The distinction can be found in all instruments. Chilean pianist Claudio Arrau, whose performances of Beethoven sonatas are perhaps closest in spirit to the composer’s intentions, was not noted for having exceptional technique, but he was conspicuously superior to many classical pianists whose technique is arguably at a higher level.

The same applies to Romanian Dinu Lipatti, whose performances of Bach have a beauty that transcends technique, especially in his final performance.

There are, of course, classical musicians who combine superior technique with great expression. In piano, that could perhaps be said of Alfred Brendel; on cello it is probably true of Yo-Yo Ma.

It should also be noted that to become a solo performer on any classical instrument – to graduate beyond being an orchestra musician – requires an extremely high level of technical ability. But once that technical ability has been acquired, there is a choice to make: whether to make the technical mastery an end in itself; or to make it a servant to the performer’s expression. It is usually very evident which way the performer has jumped.

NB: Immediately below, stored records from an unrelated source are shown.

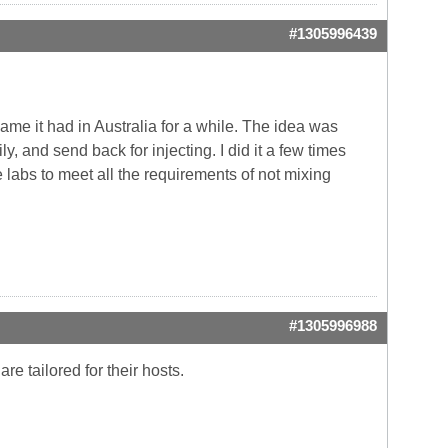
#1305996439
ame it had in Australia for a while. The idea was
ly, and send back for injecting. I did it a few times
 labs to meet all the requirements of not mixing
#1305996988
e tailored for their hosts.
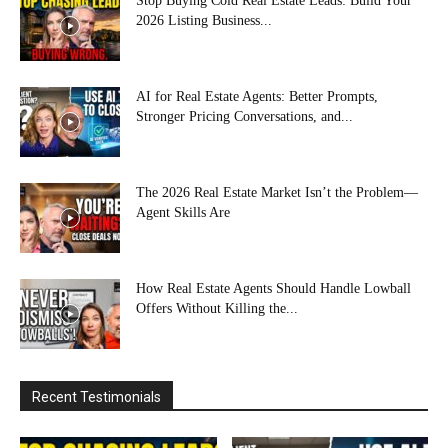
Stop Buying Cold Real Estate Leads: Build Your
2026 Listing Business...
AI for Real Estate Agents: Better Prompts,
Stronger Pricing Conversations, and...
The 2026 Real Estate Market Isn’t the Problem—
Agent Skills Are
How Real Estate Agents Should Handle Lowball
Offers Without Killing the...
Recent Testimonials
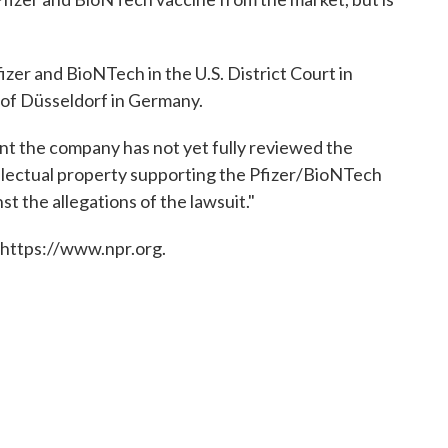
fizer and BioNTech in the U.S. District Court in
of Düsseldorf in Germany.
nt the company has not yet fully reviewed the
tellectual property supporting the Pfizer/BioNTech
st the allegations of the lawsuit."
 https://www.npr.org.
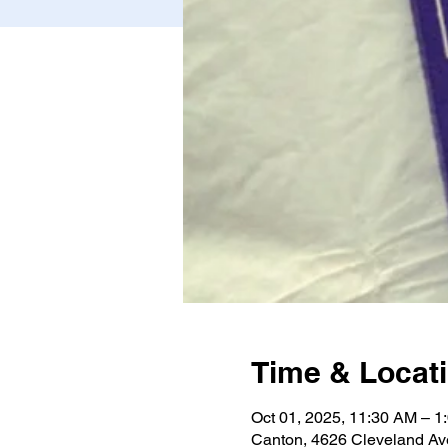
Time & Locat
Oct 01, 2025, 11:30 AM – 1
Canton, 4626 Cleveland A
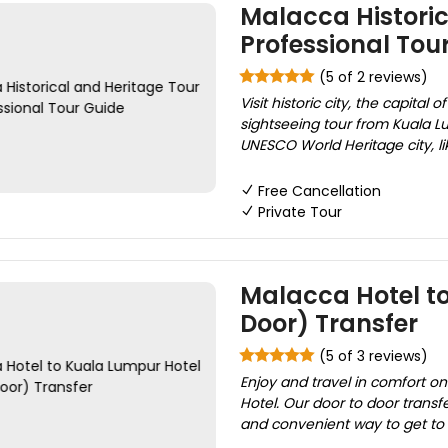
Malacca Historic
Professional Tou
(5 of 2 reviews)
Visit historic city, the capital
sightseeing tour from Kuala Lu
UNESCO World Heritage city, li
Free Cancellation
Private Tour
Malacca Hotel to
Door) Transfer
(5 of 3 reviews)
Enjoy and travel in comfort o
Hotel. Our door to door transfer
and convenient way to get to t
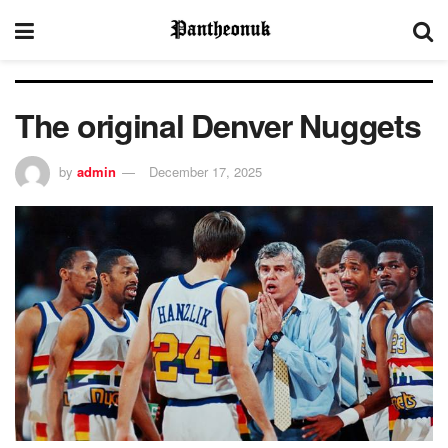
The original Denver Nuggets
by
admin
December 17, 2025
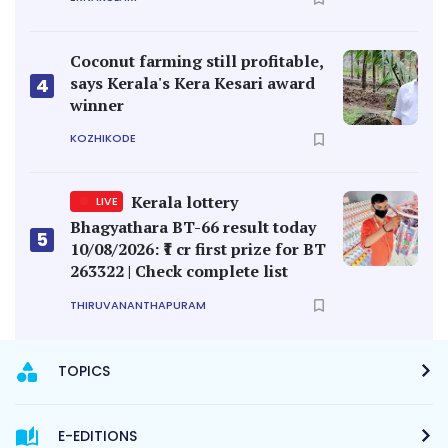
Coconut farming still profitable,
says Kerala's Kera Kesari award
4
winner
KOZHIKODE
Kerala lottery
LIVE
Bhagyathara BT-66 result today
5
10/08/2026: ₹1 cr first prize for BT
263322 | Check complete list
THIRUVANANTHAPURAM
TOPICS
E-EDITIONS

The difficulty of the artistic challenge should not be understated. To acquire such technique it is necessary to practise eight hours a day over many years. Regarding such effort as merely a means to an end, just a first step, is no easy thing.

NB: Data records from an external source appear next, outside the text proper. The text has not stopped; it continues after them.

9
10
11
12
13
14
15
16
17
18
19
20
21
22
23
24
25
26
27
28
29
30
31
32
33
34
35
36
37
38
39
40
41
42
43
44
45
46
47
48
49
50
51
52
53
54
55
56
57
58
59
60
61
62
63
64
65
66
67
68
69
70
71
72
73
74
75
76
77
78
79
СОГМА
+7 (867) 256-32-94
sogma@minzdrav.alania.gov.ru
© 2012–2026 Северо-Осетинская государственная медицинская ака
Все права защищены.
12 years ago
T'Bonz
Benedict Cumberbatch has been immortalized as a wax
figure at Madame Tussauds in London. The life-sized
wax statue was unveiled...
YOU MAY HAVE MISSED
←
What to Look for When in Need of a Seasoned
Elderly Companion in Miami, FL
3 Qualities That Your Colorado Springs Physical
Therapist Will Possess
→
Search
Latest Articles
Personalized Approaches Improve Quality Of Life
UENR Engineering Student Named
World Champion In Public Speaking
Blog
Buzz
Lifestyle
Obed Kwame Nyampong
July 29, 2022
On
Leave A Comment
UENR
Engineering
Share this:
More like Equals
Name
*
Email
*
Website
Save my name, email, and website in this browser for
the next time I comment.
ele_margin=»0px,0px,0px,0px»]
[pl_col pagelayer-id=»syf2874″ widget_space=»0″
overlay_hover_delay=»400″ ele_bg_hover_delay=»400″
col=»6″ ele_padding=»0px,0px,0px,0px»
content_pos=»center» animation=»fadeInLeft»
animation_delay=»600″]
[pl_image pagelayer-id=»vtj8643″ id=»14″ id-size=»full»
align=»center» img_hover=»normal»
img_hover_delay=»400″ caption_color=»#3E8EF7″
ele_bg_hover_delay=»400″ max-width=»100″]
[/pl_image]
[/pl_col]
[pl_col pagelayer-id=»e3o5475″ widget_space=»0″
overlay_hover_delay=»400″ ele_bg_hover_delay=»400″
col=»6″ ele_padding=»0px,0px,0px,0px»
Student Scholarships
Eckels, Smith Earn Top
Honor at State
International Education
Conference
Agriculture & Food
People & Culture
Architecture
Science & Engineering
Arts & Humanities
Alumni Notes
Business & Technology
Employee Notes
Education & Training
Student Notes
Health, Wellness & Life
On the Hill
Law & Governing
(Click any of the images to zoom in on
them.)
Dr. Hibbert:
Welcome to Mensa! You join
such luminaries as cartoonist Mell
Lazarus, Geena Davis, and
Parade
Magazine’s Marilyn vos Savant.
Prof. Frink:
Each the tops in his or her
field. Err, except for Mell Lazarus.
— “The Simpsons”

In jazz, the distinction between the two types of performer is, if anything, even starker. Many, if not most, jazz improvisers are seduced into trying to impress audiences with their technique, which usually entails playing too many notes at high speed.

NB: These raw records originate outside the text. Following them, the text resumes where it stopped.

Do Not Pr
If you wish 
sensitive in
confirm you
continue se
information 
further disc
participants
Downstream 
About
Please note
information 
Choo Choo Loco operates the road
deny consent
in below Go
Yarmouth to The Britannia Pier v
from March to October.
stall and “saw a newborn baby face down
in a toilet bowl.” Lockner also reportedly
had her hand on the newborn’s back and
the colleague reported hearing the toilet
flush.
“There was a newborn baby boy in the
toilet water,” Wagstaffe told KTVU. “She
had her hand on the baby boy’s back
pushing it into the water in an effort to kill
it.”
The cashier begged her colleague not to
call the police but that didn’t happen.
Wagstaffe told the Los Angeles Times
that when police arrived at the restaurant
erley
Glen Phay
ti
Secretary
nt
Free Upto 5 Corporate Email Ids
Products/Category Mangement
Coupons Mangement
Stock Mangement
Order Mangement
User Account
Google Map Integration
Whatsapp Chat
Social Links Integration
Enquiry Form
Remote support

This is especially problematic in saxophone playing, where the dominant influence of the frenetic John Coltrane encourages imitators to play at extreme speed. What few of the imitators seem to notice is that Coltrane, whose roots were in blues playing, always had a deep, underlying swing, even when at his most rapid. They almost never reproduce that.

Another instructive comparison is between trumpeters Dizzy Gillespie and Miles Davis. Gillespie was undoubtedly technically superior, but just as evidently musically inferior. He could play faster and more brilliantly, but he never approached the expressive range of Davis, let alone his aesthetic invention.

Another trumpeter, Chet Baker, had even less technique – sometimes it was outright poor – but he was able to achieve great expressive results and is often more listenable than Gillespie.

It is not overstating the case to say that the art of becoming a mature jazz improviser is learning not to impress with technique and instead to take listeners on a musical journey.

In genres that demand an extremely high level of technical proficiency – it is not really the case in popular, rock or country styles – learning to “discard” technical proficiency in order to achieve greater musicality is a great mental challenge. But unless it is done, the results are usually unconvincing.

David James is a Melbourne musician (flute) and writer.